Read the CD News if you don't believe me.
HMRBEAR: Two things come to mind. The first is that helicopters are obvious, while drones are not. They are inaudible and nearly invisible when in use. They present the possibility of being observed at all times when not under cover, which is unsettling to people who don't like the idea of a surveillance society.

The second is one that you listed but dismissed: cost. They're much cheaper to operate, which means that they're much more likely than heavier aircraft to be used by the police in fishing operations. In fact, with new equipment there's likely to be a drive to justify its presence and expense, so there will probably be pressure to use it in order to try to find crimes.

The fact that SPD has such a hard on for the technology should suggest to you that these things have very different capabilities and will be used in a very different way than helicopters.

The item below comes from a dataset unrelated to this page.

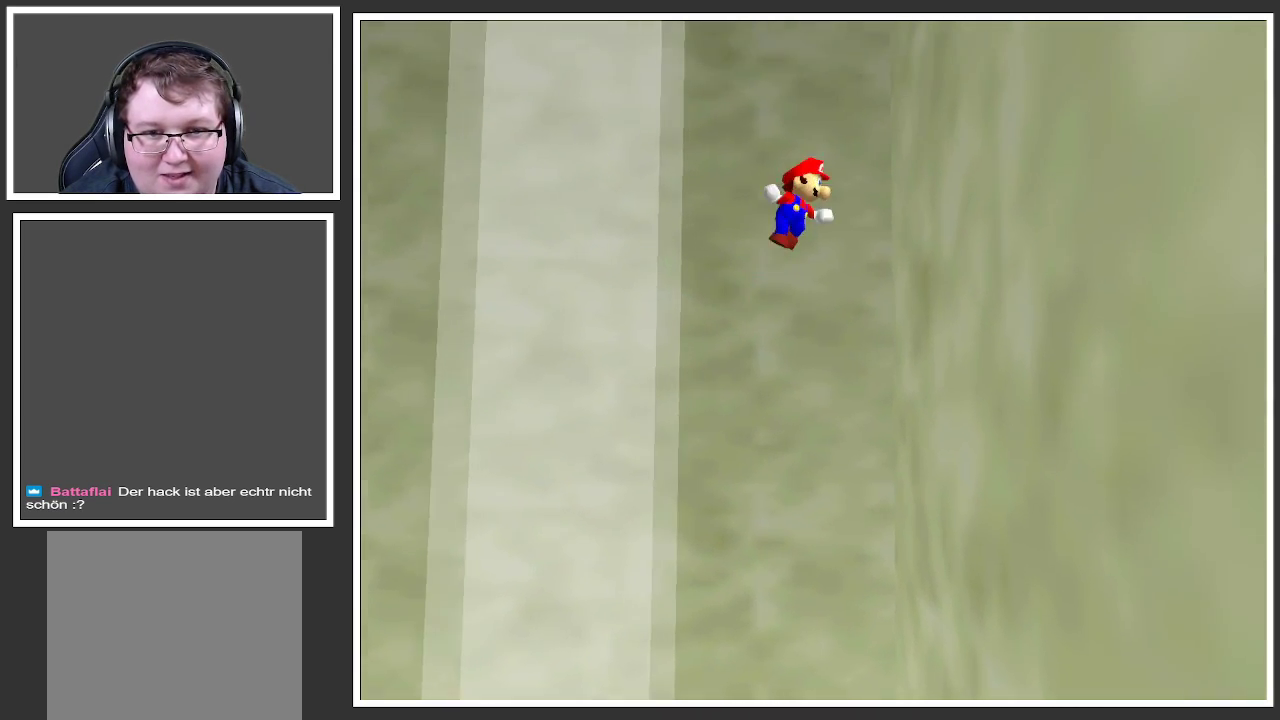
{"buttons": ["A"], "left_stick": "left", "right_stick": "center", "events": [[183, "A", "up"], [300, "left_stick", "left"], [350, "A", "down"]]}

For me it begs the question: do I want to see perfect enforcement of imperfect laws? I don't think drones would result in perfect enforcement, but I'm unsettled by some of the implications, and I think this kind of a change in the police force's capabilities bears more scrutiny than other police expenses like, say, more officers or armor or squad cars or helicopters.
Sounds like a good case for an initiative...
@2, the FAA has sole authority to control all airspace in the United States, public or private. The US government (note: not the city or SPD) has exclusive sovereignty. The Supreme Court has declared the navigable airspace to be a public highway.

Private land ownership does give the landowner property rights "only so much of the airspace above their property as they may reasonably use in connection with their enjoyment of the underlying land".

But yeah, I think there will need to be some more law to address the drone issue. As others have pointed out, there are few if any restrictions on where a helicopter can go within private airspace, especially since all of the law around airspace to date presumes the rights of citizens (i.e., the people in the aircraft) not unmanned machines. But I expect that additional law to come from the FAA, in accordance with…
The real issue is not whether the cops have the technology (they will, it's too cheap and effective not to) but what is admissible in court.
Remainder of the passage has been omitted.